*What is required*
Please output the entries below from the line that contains "right elbow: (221, 708)" through the final line, reproduced exactly and alone.

*People photos with keypoints*
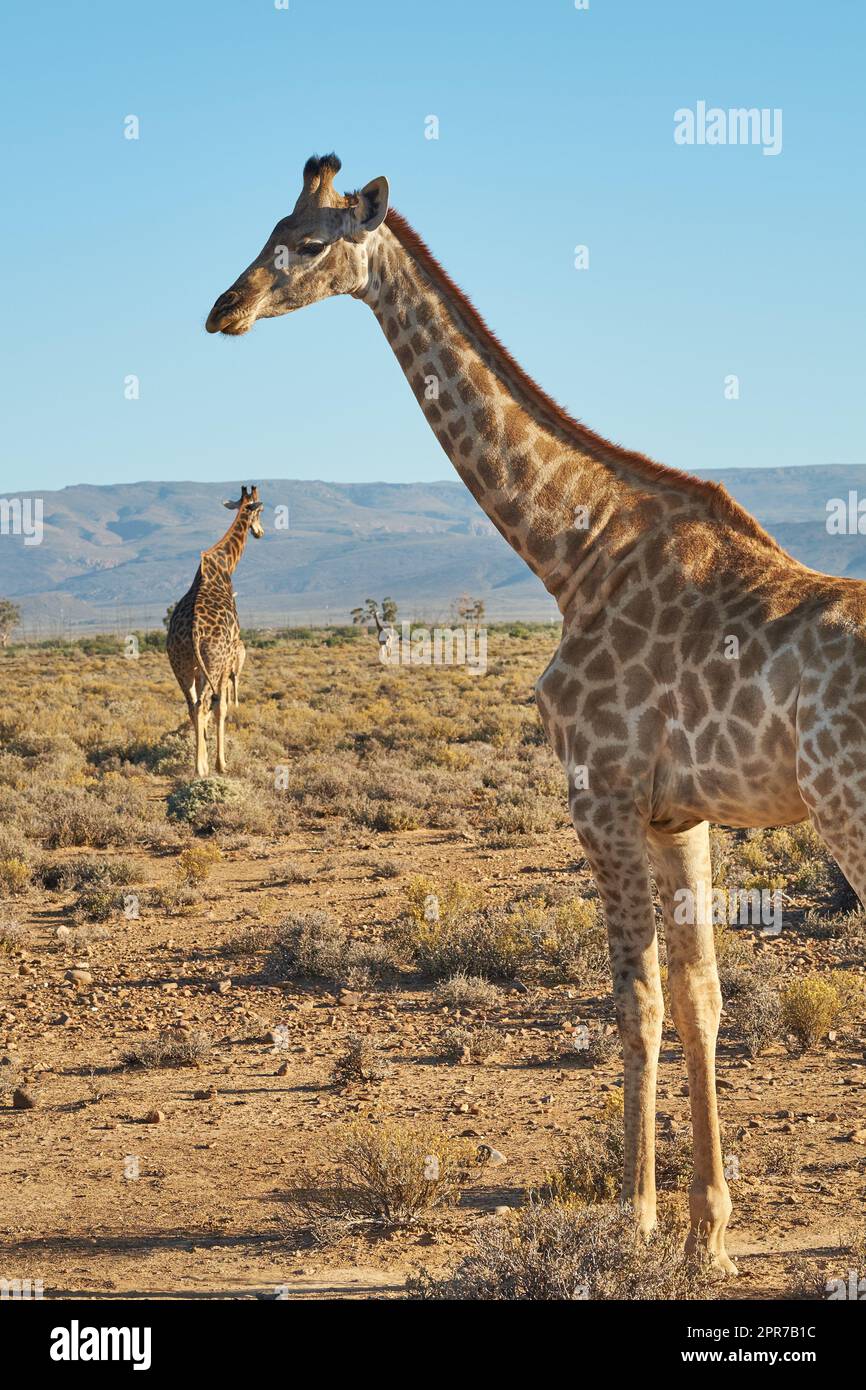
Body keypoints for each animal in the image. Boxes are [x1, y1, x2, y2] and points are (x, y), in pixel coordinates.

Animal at [167, 483, 264, 778]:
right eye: (260, 512)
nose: (260, 532)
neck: (224, 566)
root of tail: (193, 632)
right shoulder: (230, 656)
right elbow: (221, 708)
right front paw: (221, 763)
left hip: (181, 665)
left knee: (192, 706)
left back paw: (199, 763)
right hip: (213, 662)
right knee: (204, 705)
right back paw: (202, 768)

*Response to the task*
right elbow: (221, 708)
right front paw: (221, 763)
left hip: (181, 665)
left knee: (192, 706)
left back paw: (199, 763)
right hip: (213, 662)
right knee: (204, 705)
right back paw: (202, 768)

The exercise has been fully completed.